Starting with the line that contains "index dip: (579, 440)", copy every line through the end of the data below, exactly and with nothing added.

-------

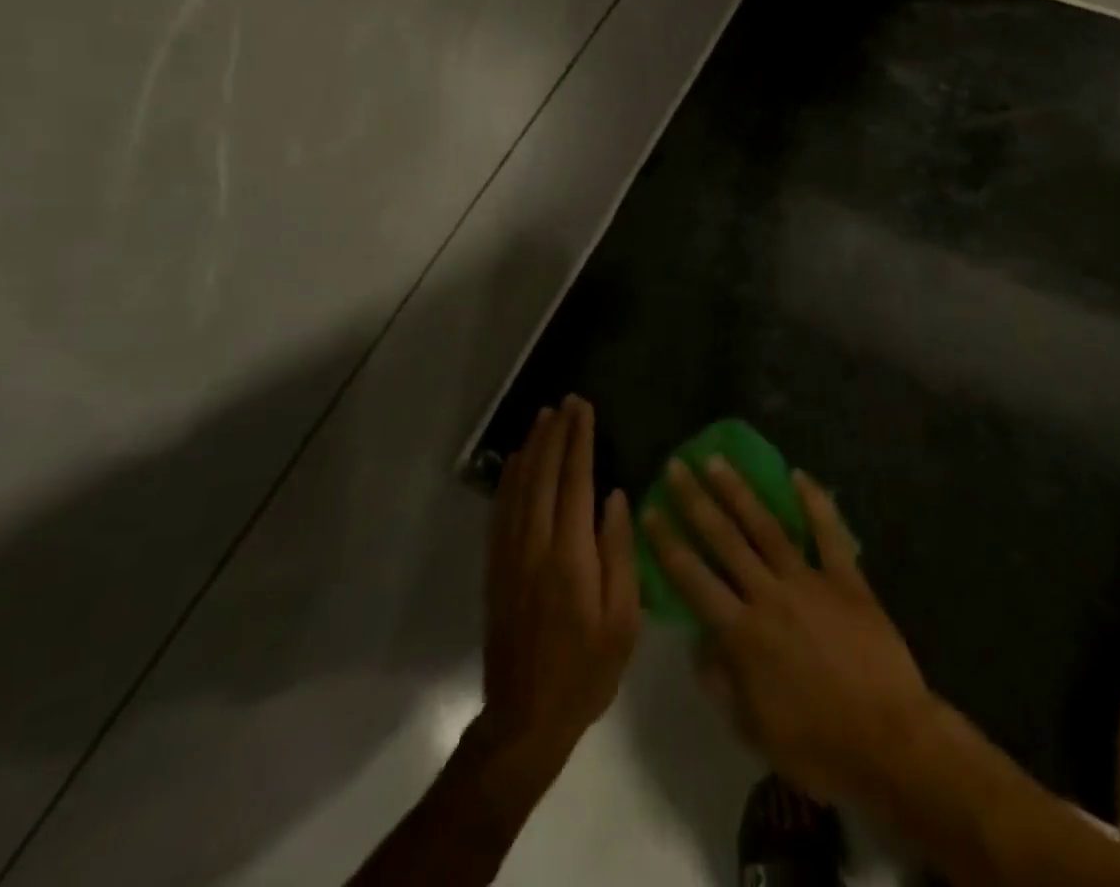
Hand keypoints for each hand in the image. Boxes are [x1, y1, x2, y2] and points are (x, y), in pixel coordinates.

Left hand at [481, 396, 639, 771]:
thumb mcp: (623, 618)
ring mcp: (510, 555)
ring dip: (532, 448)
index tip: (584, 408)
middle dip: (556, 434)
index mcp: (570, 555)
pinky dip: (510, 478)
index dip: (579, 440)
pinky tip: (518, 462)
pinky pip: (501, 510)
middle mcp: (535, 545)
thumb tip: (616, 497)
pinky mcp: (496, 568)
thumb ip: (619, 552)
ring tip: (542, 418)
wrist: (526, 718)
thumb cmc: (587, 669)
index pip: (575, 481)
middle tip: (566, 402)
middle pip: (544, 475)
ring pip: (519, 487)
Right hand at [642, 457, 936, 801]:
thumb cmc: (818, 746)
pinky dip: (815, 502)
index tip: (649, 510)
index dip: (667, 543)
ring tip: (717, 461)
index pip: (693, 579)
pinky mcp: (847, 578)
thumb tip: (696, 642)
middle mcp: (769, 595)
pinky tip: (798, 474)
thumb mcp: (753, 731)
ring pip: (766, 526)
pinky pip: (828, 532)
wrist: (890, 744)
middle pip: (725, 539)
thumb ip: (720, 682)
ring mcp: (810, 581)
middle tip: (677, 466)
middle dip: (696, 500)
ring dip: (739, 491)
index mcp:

-------

__EXERCISE OUTPUT__:
index dip: (579, 440)
pinky tip: (518, 462)
pinky pip: (501, 510)
middle mcp: (535, 545)
thumb tip: (616, 497)
pinky mcp: (496, 568)
thumb ip: (619, 552)
ring tip: (542, 418)
wrist: (526, 718)
thumb cmc: (587, 669)
index pip: (575, 481)
middle tip: (566, 402)
middle pip: (544, 475)
ring pip: (519, 487)
Right hand at [642, 457, 936, 801]:
thumb cmc: (818, 746)
pinky dip: (815, 502)
index tip: (649, 510)
index dip: (667, 543)
ring tip: (717, 461)
index pip: (693, 579)
pinky mcp: (847, 578)
thumb tip: (696, 642)
middle mcp: (769, 595)
pinky tip: (798, 474)
thumb mcp: (753, 731)
ring pip: (766, 526)
pinky pip: (828, 532)
wrist: (890, 744)
middle pip: (725, 539)
thumb ip: (720, 682)
ring mcp: (810, 581)
middle tip: (677, 466)
middle dip: (696, 500)
ring dip: (739, 491)
index mcp:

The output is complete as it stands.